Structurally Enforcing No Red Children Of Red Node

时间:2016-04-04 18:36:51

标签: haskell red-black-tree recursive-datastructures

While studying Learn You A Haskell For Great Good and Purely Functional Data Structures, I thought to try to reimplement a Red Black tree while trying to structurally enforce another tree invariant.

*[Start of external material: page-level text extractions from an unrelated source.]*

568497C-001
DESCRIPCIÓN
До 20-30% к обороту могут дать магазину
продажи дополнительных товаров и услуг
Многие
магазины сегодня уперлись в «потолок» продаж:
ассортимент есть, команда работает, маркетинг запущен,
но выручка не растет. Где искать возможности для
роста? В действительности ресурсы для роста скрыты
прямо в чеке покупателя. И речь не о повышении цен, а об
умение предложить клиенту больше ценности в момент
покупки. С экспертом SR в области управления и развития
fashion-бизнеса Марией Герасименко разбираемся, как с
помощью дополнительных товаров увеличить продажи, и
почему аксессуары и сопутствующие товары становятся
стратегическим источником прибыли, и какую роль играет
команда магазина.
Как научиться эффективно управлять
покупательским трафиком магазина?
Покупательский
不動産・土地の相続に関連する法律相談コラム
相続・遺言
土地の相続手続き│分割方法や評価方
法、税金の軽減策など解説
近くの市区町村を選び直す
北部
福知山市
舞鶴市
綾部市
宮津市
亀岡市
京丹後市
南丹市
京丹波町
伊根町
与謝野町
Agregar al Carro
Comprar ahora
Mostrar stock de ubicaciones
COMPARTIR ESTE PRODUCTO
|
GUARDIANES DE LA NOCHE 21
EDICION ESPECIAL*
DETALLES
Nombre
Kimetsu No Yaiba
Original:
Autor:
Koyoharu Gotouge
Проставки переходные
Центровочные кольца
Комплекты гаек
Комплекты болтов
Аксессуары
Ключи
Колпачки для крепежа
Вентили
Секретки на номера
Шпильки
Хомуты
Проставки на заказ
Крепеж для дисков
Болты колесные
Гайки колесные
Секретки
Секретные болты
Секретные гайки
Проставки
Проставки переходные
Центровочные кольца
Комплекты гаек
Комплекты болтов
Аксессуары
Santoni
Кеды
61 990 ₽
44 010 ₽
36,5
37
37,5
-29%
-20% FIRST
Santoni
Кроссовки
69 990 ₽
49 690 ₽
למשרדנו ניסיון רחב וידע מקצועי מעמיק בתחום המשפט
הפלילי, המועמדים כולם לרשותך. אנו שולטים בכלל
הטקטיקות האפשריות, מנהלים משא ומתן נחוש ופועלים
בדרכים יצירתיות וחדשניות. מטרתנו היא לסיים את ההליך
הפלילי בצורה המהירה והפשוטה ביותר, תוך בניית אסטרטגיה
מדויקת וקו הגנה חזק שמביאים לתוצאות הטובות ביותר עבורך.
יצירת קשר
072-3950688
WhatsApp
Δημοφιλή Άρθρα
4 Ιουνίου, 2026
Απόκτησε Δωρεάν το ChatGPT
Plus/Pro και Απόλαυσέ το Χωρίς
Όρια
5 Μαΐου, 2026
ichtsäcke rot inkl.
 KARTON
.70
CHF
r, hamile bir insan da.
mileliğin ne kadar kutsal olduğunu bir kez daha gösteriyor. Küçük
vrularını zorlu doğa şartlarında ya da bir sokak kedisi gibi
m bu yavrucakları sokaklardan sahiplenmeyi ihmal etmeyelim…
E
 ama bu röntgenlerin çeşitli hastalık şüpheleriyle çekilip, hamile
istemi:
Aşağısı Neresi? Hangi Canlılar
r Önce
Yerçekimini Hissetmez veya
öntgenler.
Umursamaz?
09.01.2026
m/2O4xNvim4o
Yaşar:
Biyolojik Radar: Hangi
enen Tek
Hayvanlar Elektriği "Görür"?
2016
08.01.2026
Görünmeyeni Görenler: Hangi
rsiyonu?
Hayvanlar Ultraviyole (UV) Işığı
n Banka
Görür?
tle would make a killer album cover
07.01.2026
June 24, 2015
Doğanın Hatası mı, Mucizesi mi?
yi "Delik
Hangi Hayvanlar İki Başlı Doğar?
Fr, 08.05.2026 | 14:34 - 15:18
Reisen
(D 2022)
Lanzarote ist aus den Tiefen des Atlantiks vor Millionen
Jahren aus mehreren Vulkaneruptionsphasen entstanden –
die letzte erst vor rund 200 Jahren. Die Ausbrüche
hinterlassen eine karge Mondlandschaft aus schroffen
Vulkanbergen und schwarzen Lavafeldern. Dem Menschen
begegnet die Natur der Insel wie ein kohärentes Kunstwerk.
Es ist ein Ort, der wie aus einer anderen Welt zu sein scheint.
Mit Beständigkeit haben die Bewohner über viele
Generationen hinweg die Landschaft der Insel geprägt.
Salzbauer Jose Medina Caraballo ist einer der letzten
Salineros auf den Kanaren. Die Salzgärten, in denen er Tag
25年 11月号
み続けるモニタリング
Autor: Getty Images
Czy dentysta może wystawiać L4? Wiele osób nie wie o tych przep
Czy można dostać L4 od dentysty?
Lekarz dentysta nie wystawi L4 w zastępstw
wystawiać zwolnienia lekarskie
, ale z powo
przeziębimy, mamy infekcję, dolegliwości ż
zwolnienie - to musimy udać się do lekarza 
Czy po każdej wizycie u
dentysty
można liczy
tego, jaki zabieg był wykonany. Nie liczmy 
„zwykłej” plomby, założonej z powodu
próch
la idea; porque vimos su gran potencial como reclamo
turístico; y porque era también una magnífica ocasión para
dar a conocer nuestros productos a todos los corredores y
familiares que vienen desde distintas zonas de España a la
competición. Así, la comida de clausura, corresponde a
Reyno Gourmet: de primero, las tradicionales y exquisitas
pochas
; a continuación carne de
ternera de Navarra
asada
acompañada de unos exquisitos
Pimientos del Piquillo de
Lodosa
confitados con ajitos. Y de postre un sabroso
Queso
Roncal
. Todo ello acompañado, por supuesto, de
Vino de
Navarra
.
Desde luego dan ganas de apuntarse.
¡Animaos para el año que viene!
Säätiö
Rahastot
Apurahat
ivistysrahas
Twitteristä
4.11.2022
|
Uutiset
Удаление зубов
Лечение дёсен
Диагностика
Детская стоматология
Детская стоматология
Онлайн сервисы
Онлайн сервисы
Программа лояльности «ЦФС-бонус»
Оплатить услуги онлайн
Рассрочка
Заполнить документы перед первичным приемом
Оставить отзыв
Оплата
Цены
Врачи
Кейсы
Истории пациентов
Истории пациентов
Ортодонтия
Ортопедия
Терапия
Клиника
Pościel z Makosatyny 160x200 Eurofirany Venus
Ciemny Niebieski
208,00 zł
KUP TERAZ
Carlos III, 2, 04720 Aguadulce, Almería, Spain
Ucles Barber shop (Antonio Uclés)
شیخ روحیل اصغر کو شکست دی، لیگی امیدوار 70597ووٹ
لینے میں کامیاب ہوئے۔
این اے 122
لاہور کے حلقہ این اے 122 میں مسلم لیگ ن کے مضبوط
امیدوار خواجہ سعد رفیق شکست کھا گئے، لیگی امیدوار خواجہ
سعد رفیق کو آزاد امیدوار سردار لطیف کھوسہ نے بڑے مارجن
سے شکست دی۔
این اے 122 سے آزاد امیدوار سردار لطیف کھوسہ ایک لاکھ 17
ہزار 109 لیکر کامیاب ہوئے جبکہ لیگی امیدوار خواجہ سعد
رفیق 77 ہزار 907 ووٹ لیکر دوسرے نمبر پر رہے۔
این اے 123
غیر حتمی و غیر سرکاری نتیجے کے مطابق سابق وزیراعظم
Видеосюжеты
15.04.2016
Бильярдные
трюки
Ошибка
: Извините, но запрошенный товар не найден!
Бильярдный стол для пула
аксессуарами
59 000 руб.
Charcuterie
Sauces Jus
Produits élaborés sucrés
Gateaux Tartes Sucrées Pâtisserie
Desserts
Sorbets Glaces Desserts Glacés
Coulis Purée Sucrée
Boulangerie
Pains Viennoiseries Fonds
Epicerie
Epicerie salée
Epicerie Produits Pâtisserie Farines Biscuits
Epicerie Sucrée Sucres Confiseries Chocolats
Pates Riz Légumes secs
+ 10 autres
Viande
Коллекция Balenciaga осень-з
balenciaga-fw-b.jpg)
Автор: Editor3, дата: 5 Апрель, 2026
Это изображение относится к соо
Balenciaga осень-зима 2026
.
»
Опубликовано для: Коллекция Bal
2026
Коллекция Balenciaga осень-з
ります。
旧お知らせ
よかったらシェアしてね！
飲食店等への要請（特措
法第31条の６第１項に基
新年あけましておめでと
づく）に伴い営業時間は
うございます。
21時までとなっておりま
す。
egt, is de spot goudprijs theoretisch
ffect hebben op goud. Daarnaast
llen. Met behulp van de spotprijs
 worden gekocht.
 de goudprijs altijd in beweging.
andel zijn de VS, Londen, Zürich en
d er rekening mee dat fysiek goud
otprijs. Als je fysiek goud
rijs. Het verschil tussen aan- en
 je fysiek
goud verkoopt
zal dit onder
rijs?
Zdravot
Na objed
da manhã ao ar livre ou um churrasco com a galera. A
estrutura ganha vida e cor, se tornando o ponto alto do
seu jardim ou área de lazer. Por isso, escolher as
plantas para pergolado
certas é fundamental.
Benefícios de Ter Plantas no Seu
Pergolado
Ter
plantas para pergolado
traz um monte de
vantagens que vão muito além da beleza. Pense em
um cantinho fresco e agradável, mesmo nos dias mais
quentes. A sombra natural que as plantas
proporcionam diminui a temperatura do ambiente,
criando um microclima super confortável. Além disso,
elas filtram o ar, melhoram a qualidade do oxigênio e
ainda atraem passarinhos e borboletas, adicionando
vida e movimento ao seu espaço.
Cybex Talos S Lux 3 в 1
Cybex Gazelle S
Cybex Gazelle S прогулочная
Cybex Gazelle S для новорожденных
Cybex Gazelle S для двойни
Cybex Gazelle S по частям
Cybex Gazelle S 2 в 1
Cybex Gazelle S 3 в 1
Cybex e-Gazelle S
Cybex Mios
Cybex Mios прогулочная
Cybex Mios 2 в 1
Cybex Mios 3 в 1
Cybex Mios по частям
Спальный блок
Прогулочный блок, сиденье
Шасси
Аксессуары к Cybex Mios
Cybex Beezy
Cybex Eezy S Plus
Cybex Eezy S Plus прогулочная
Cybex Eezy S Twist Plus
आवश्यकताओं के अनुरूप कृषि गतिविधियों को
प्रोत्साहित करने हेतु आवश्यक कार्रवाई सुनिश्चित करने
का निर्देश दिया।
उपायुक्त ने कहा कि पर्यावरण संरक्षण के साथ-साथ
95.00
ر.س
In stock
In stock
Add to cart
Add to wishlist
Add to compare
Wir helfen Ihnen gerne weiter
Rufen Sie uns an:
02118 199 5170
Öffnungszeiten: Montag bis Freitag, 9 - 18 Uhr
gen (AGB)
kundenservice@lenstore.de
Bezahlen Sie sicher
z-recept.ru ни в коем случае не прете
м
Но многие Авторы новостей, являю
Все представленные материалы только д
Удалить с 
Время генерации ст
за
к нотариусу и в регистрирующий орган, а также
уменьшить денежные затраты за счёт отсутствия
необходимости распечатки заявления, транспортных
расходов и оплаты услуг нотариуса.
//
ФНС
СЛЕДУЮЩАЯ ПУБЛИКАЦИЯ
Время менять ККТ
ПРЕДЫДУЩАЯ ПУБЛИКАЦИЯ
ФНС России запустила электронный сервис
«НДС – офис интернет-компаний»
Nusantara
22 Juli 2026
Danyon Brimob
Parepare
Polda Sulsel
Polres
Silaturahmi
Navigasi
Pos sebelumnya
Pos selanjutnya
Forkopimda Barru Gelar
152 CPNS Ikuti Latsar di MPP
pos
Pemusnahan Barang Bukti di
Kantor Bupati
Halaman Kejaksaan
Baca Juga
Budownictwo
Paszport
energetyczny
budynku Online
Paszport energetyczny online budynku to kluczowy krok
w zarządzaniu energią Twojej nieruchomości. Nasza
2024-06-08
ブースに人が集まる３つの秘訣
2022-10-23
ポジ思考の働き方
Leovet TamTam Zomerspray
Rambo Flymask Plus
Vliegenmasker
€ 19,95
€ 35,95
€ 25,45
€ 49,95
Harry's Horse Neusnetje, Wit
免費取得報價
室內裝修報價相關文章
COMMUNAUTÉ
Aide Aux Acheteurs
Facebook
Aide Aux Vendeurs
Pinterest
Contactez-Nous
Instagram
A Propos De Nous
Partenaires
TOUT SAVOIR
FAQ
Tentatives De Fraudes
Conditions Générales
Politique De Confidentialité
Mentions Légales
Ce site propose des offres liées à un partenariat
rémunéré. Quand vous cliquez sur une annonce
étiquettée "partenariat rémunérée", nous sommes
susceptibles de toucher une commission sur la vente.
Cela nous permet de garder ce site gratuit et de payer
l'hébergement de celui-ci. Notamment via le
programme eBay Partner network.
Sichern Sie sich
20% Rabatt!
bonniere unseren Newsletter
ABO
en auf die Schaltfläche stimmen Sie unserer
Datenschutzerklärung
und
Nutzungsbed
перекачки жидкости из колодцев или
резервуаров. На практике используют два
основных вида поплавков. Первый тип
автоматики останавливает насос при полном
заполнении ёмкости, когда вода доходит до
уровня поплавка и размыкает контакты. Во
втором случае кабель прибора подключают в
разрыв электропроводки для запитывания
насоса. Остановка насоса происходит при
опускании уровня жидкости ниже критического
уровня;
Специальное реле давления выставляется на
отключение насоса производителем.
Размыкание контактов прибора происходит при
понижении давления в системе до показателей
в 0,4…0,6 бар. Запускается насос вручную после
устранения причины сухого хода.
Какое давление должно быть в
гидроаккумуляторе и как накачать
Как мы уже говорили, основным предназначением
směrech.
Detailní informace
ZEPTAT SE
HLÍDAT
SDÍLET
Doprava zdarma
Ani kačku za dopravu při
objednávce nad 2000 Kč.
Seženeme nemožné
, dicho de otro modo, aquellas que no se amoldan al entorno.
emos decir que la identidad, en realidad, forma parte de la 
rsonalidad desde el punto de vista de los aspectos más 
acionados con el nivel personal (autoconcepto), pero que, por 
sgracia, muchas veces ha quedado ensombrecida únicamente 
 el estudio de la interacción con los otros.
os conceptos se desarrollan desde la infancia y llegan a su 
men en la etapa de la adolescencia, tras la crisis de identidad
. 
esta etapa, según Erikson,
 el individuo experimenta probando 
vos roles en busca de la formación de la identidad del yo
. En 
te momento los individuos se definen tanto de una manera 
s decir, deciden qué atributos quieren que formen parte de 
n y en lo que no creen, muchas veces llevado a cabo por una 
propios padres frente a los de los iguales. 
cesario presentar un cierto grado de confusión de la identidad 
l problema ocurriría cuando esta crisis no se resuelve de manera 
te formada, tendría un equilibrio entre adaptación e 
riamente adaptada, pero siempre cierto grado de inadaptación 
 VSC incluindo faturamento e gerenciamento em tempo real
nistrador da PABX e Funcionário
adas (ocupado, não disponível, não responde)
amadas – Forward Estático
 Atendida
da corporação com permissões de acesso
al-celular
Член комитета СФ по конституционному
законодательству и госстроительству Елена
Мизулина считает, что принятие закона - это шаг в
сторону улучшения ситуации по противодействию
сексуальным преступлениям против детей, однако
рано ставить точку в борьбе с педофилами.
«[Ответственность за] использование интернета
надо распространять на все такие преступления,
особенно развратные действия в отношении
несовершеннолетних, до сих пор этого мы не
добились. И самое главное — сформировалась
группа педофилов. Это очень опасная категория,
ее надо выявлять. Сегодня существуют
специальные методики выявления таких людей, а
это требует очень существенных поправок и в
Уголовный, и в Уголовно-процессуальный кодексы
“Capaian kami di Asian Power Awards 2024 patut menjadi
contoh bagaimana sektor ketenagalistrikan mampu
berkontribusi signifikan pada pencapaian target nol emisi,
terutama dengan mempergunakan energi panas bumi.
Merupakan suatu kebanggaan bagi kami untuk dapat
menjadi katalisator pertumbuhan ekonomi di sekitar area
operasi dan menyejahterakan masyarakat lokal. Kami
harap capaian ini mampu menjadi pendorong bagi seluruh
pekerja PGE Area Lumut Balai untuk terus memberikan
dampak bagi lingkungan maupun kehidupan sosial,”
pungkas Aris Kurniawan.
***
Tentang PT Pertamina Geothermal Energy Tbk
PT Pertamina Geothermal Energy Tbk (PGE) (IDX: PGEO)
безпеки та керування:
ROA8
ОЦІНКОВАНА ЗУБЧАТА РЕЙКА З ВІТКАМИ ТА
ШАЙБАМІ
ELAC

Paraphrasing Okasaki's code, his node looks something like this:

import Data.Maybe

data Color = Red | Black

data Node a = Node {
    value :: a,
    color :: Color,
    leftChild :: Maybe (Node a),
    rightChild :: Maybe (Node a)}

One of the properties of a red black tree is that a red node cannot have a direct-child red node, so I tried to encode this as the following:

import Data.Either

data BlackNode a = BlackNode {
    value :: a,
    leftChild :: Maybe (Either (BlackNode a) (RedNode a)),
    rightChild :: Maybe (Either (BlackNode a) (RedNode a))}
data RedNode a = RedNode {
    value :: a,
    leftChild :: Maybe (BlackNode a),
    rightChild :: Maybe (BlackNode a)}

This outputs the errors:

Multiple declarations of `rightChild'
Declared at: :4:5
             :8:5


Multiple declarations of `leftChild'
Declared at: :3:5
             :7:5


Multiple declarations of `value'
Declared at: :2:5
             :6:5

I've tried several modifications of the previous code, but they all fail compilation. What is the correct way of doing this?

1 个答案:

答案 0 :(得分:4)

Different record types must have distinct field names. E.g., this is not allowed:

data A = A { field :: Int }
data B = B { field :: Char }

while this is OK:

data A = A { aField :: Int }
data B = B { bField :: Char }

The former would attempt to define two projections

field :: A -> Int
field :: B -> Char

but, alas, we can't have a name with two types. (At least, not so easily...) This issue is not present in OOP languages, where field names can never be used on their own, but they must be immediately applied to some object, as in object.field -- which is unambiguous, provided we already know the type of object. Haskell allows standalone projections, making things more complicated here.

The latter approach instead defines

aField :: A -> Int
bField :: B -> Char

and avoids the issue.

As @dfeuer comments above, GHC 8.0 will likely relax this constraint.